Manchester United’s new manager Louis van Gaal speaks during a press conference at Old Trafford Stadium, Manchester, England, Thursday July 17, 2014.
Manchester United's new manager Louis van Gaal speaks during a press conference at Old Trafford Stadium, Manchester, England, Thursday July 17, 2014. The new manager takes over after recently guiding Holland to third place at the 2014 World Cup. (AP Photo/Jon Super)

When the LA Galaxy face Manchester United Wednesday at the Rose Bowl (8 p.m. Fox Sports 1), the MLS franchise will meet one of the world's great teams on the cusp of a potential era-defining turning point in its glittering history.

The beloved English institution has turned its rebuilding job over to Dutch World Cup manager Louis van Gaal after the brief calamitous tenure of predecessor David Moyes saw United sink to a lowly seventh-place in the EPL. That was the club's worst season since the league began 25 years ago.

Moyes, fired only about 10 months after being hand-picked for the job by revered predecessor Sir Alex Ferguson, arguably the greatest manager in United's long history, has now left the future of one of the world's most popular and wealthiest sports teams hanging precariously in the balance.

From a Galaxy perspective the exhibition game represents a largely unnecessary distraction from MLS. The Galaxy have just come off a stamina-sapping stretch of three MLS games in seven days and then must travel to Seattle to face the Sounders following the game against United, although mercifully the game was pushed back a couple of days until Monday.

Many knowledgable fans are skipping the commuting and cost hassles of the expensive midweek game; plenty of the lowest priced seats were available on the secondary market Monday for about $50, about $10 cheaper than those still available on Ticketmaster.

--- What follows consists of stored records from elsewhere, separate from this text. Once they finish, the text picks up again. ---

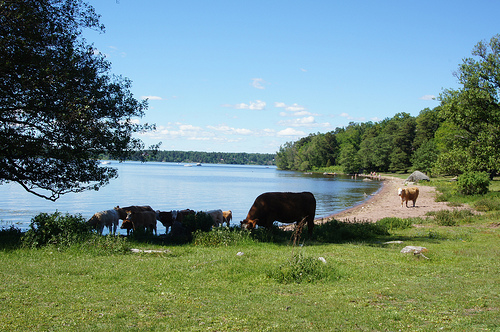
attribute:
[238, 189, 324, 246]
cow — one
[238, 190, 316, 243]
cow — one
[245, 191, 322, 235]
cow — one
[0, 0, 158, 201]
tree — dark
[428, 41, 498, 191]
tree — dark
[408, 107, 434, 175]
tree — dark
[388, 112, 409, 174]
tree — dark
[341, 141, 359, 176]
tree — dark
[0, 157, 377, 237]
water — some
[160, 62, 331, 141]
clouds — small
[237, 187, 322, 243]
cow — dark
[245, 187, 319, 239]
cow — one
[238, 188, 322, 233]
cow — one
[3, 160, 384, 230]
water — calm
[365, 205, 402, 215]
sand — tan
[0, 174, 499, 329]
grass — short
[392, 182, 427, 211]
cow — one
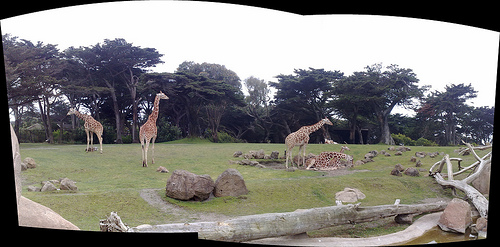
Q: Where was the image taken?
A: It was taken at the field.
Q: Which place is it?
A: It is a field.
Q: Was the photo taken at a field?
A: Yes, it was taken in a field.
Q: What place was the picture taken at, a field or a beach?
A: It was taken at a field.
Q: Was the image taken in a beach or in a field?
A: It was taken at a field.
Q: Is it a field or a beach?
A: It is a field.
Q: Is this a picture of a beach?
A: No, the picture is showing a field.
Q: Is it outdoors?
A: Yes, it is outdoors.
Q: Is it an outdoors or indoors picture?
A: It is outdoors.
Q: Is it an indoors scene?
A: No, it is outdoors.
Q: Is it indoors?
A: No, it is outdoors.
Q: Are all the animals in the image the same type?
A: Yes, all the animals are giraffes.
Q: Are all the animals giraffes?
A: Yes, all the animals are giraffes.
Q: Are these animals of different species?
A: No, all the animals are giraffes.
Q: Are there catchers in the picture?
A: No, there are no catchers.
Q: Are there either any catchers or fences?
A: No, there are no catchers or fences.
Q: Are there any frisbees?
A: No, there are no frisbees.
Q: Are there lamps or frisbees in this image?
A: No, there are no frisbees or lamps.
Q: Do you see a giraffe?
A: Yes, there is a giraffe.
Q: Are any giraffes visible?
A: Yes, there is a giraffe.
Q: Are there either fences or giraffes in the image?
A: Yes, there is a giraffe.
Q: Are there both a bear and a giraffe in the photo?
A: No, there is a giraffe but no bears.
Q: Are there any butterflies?
A: No, there are no butterflies.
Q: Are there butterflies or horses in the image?
A: No, there are no butterflies or horses.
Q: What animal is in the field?
A: The animal is a giraffe.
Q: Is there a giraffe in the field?
A: Yes, there is a giraffe in the field.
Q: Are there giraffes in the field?
A: Yes, there is a giraffe in the field.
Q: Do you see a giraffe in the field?
A: Yes, there is a giraffe in the field.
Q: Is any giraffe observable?
A: Yes, there is a giraffe.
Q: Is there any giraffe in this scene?
A: Yes, there is a giraffe.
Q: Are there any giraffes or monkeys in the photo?
A: Yes, there is a giraffe.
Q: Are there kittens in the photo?
A: No, there are no kittens.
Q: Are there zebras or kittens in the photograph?
A: No, there are no kittens or zebras.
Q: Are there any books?
A: No, there are no books.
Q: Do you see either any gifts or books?
A: No, there are no books or gifts.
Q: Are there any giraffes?
A: Yes, there is a giraffe.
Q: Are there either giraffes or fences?
A: Yes, there is a giraffe.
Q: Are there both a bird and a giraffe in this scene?
A: No, there is a giraffe but no birds.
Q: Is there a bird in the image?
A: No, there are no birds.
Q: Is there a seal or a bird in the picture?
A: No, there are no birds or seals.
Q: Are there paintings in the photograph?
A: No, there are no paintings.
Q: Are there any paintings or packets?
A: No, there are no paintings or packets.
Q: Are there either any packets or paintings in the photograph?
A: No, there are no paintings or packets.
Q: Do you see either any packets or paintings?
A: No, there are no paintings or packets.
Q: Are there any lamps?
A: No, there are no lamps.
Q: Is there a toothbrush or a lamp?
A: No, there are no lamps or toothbrushes.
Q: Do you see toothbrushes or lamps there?
A: No, there are no lamps or toothbrushes.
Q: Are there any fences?
A: No, there are no fences.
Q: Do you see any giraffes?
A: Yes, there is a giraffe.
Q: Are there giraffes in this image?
A: Yes, there is a giraffe.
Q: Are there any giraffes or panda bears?
A: Yes, there is a giraffe.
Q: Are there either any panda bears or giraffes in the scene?
A: Yes, there is a giraffe.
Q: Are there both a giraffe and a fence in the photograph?
A: No, there is a giraffe but no fences.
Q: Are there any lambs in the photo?
A: No, there are no lambs.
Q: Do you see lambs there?
A: No, there are no lambs.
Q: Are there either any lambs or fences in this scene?
A: No, there are no lambs or fences.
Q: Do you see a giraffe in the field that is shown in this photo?
A: Yes, there is a giraffe in the field.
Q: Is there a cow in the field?
A: No, there is a giraffe in the field.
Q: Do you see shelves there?
A: No, there are no shelves.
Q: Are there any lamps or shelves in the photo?
A: No, there are no shelves or lamps.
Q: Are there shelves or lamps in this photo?
A: No, there are no shelves or lamps.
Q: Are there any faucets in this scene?
A: No, there are no faucets.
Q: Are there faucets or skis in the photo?
A: No, there are no faucets or skis.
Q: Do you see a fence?
A: No, there are no fences.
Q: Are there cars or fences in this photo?
A: No, there are no fences or cars.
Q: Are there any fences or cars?
A: No, there are no fences or cars.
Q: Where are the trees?
A: The trees are in the field.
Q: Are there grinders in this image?
A: No, there are no grinders.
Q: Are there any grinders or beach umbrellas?
A: No, there are no grinders or beach umbrellas.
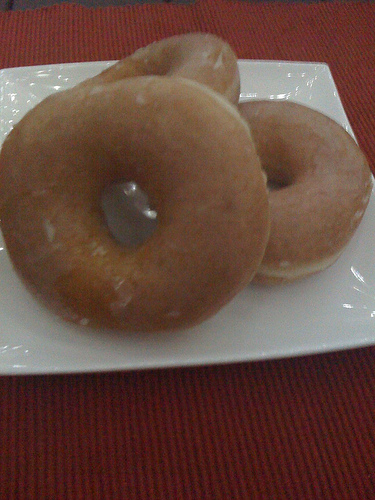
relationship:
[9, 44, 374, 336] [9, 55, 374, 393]
doughnuts on plate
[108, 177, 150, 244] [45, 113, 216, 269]
hole in middle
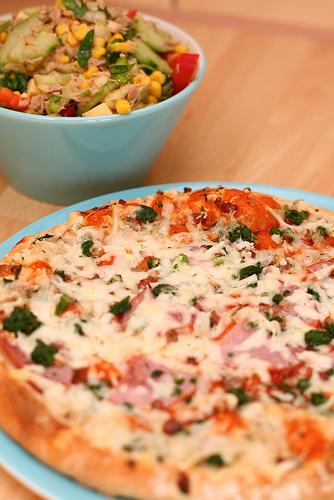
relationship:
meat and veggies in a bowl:
[5, 4, 178, 98] [14, 105, 191, 184]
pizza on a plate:
[67, 196, 288, 368] [118, 177, 190, 198]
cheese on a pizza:
[129, 273, 226, 347] [67, 196, 288, 368]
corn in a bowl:
[51, 19, 89, 49] [14, 105, 191, 184]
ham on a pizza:
[123, 352, 181, 402] [67, 196, 288, 368]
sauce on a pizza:
[227, 191, 280, 249] [67, 196, 288, 368]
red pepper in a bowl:
[171, 50, 206, 94] [14, 105, 191, 184]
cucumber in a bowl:
[2, 17, 57, 60] [14, 105, 191, 184]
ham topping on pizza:
[123, 352, 181, 402] [67, 196, 288, 368]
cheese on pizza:
[129, 273, 226, 347] [67, 196, 288, 368]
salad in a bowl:
[5, 4, 178, 98] [14, 105, 191, 184]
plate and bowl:
[118, 177, 190, 198] [14, 105, 191, 184]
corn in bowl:
[51, 19, 89, 49] [14, 105, 191, 184]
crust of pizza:
[21, 389, 90, 472] [67, 196, 288, 368]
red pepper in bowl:
[171, 50, 197, 92] [14, 105, 191, 184]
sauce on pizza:
[227, 191, 280, 249] [67, 196, 288, 368]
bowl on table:
[14, 105, 191, 184] [220, 3, 330, 156]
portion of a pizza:
[88, 203, 246, 268] [67, 196, 288, 368]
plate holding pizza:
[118, 177, 190, 198] [67, 196, 288, 368]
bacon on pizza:
[244, 336, 299, 389] [67, 196, 288, 368]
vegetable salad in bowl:
[59, 26, 153, 107] [14, 105, 191, 184]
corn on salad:
[51, 19, 89, 49] [28, 56, 126, 108]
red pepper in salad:
[171, 50, 197, 92] [28, 56, 126, 108]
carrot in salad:
[147, 20, 174, 54] [28, 56, 126, 108]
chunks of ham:
[213, 309, 286, 404] [123, 352, 181, 402]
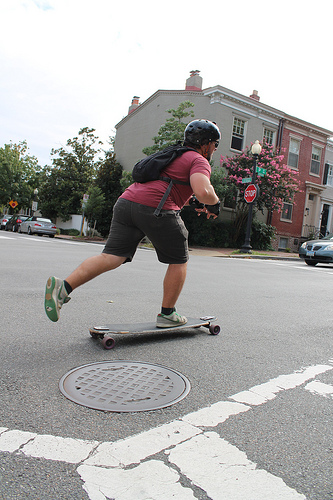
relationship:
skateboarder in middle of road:
[45, 118, 221, 330] [1, 228, 329, 499]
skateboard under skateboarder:
[90, 314, 225, 349] [45, 118, 221, 330]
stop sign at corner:
[242, 183, 257, 202] [139, 214, 326, 260]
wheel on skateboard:
[100, 335, 117, 350] [90, 314, 225, 349]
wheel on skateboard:
[205, 323, 221, 337] [90, 314, 225, 349]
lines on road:
[4, 357, 330, 496] [1, 228, 329, 499]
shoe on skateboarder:
[43, 275, 70, 327] [45, 118, 221, 330]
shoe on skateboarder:
[155, 310, 190, 330] [45, 118, 221, 330]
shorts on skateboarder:
[101, 190, 190, 265] [45, 118, 221, 330]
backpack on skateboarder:
[135, 141, 206, 187] [45, 118, 221, 330]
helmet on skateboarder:
[182, 117, 222, 146] [45, 118, 221, 330]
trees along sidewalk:
[3, 100, 270, 250] [23, 223, 331, 255]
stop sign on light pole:
[242, 183, 257, 202] [239, 154, 258, 257]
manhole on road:
[58, 361, 190, 414] [1, 228, 329, 499]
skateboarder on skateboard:
[45, 118, 221, 330] [90, 314, 225, 349]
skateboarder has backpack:
[45, 118, 221, 330] [135, 141, 206, 187]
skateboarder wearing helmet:
[45, 118, 221, 330] [182, 117, 222, 146]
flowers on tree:
[219, 136, 298, 214] [230, 137, 301, 260]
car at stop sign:
[294, 229, 332, 265] [242, 183, 257, 202]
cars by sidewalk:
[2, 211, 58, 238] [23, 223, 331, 255]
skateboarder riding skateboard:
[45, 118, 221, 330] [90, 314, 225, 349]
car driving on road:
[294, 229, 332, 265] [1, 228, 329, 499]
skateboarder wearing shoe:
[45, 118, 221, 330] [43, 275, 70, 327]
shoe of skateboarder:
[155, 310, 190, 330] [45, 118, 221, 330]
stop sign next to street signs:
[242, 183, 257, 202] [239, 163, 268, 183]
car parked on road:
[294, 229, 332, 265] [1, 228, 329, 499]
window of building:
[228, 113, 247, 155] [114, 69, 332, 257]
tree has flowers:
[230, 137, 301, 260] [219, 136, 298, 214]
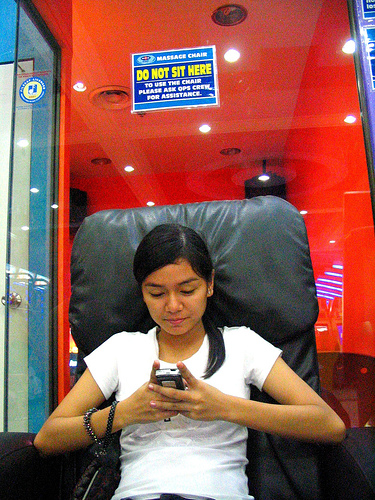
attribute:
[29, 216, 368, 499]
woman — sitting, asian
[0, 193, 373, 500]
chair — black, large, leather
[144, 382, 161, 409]
fingernails — polished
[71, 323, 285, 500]
shirt — short-sleeved, white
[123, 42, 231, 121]
sign — square, blue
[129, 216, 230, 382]
hair — black, long, dark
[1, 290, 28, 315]
doorknob — silver, chrome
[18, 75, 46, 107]
sticker — round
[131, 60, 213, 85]
do not sit here — yellow, yellow letters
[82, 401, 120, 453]
cord — black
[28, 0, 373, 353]
walls — red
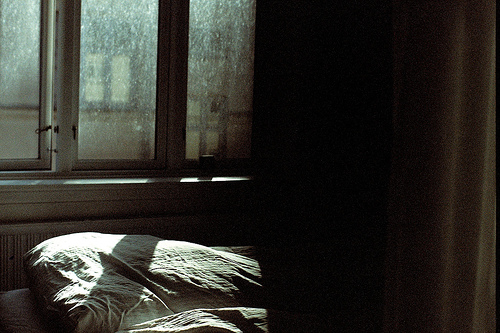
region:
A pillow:
[84, 247, 145, 318]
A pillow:
[131, 247, 206, 325]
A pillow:
[45, 185, 186, 290]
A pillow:
[81, 202, 198, 327]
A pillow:
[137, 240, 257, 323]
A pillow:
[166, 305, 216, 325]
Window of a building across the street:
[80, 47, 145, 117]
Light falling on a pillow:
[36, 234, 102, 289]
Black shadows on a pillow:
[98, 231, 155, 311]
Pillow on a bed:
[13, 233, 271, 313]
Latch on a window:
[33, 122, 54, 134]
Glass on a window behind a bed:
[191, 3, 254, 168]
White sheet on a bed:
[3, 291, 56, 331]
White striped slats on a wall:
[1, 221, 286, 280]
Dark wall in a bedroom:
[391, 20, 498, 328]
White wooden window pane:
[39, 1, 54, 166]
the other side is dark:
[263, 85, 401, 259]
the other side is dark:
[299, 97, 366, 182]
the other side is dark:
[253, 15, 370, 183]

That's in part because some notable players are absent — including World Cup stars Maroune Fellaini and Robin van Persie — after being granted extended breaks in the wake of the tournament. And others from both teams are likely to see limited action in what is the first of as many as five games in the U.S. for United ahead of the Aug. 16 start of the EPL season.

The game is largely a money-making and awareness-raising venture for the Galaxy in hopes some of those record number of American eyeballs that watched the World Cup might give MLS a peek. Tickets to a Tuesday night United training session in Pasadena are $20, parking for the game itself is $30 and Mexican star Javier Hernandez was belatedly added to the travel squad Friday, presumably to goose flagging ticket sales among Mexican-Americans.

But while the U.S. tour will also afford United a lucrative opportunity to showcase its new 2014-2015 kit, the club's most critical moves will take place off the field.

A wholesale clearout of veterans, fringe players and youngsters who have failed to make the grade is expected by many after the inadequate quality of the club's squad was laid glaringly bare by Ferguson's retirement.

It took the Red Devils the better part of 15 years to replace its first great manager, Sir Matt Busby, with Ferguson and the club literally can't afford a repeat of that with so much more money at stake today.

Van Gaal, who only joined the club last Wednesday, has little time to waste.

Veteran defender Patrice Evra was shipped off Monday to Juventus, presumably to make room for 19-year-old left back Luke Shaw, signed for more than $60 million, a world record for a teenage defender. Spaniard Ander Herrera has also arrived and rumors are running rampant over other prospective recruits despite van Gaal saying he needs to evaluate current players first.

“We are willing to invest,” United vice chair Ed Woodward said last week. “There is no fixed budget. Financially we are extremely strong and funds are available. ... Watch this space.”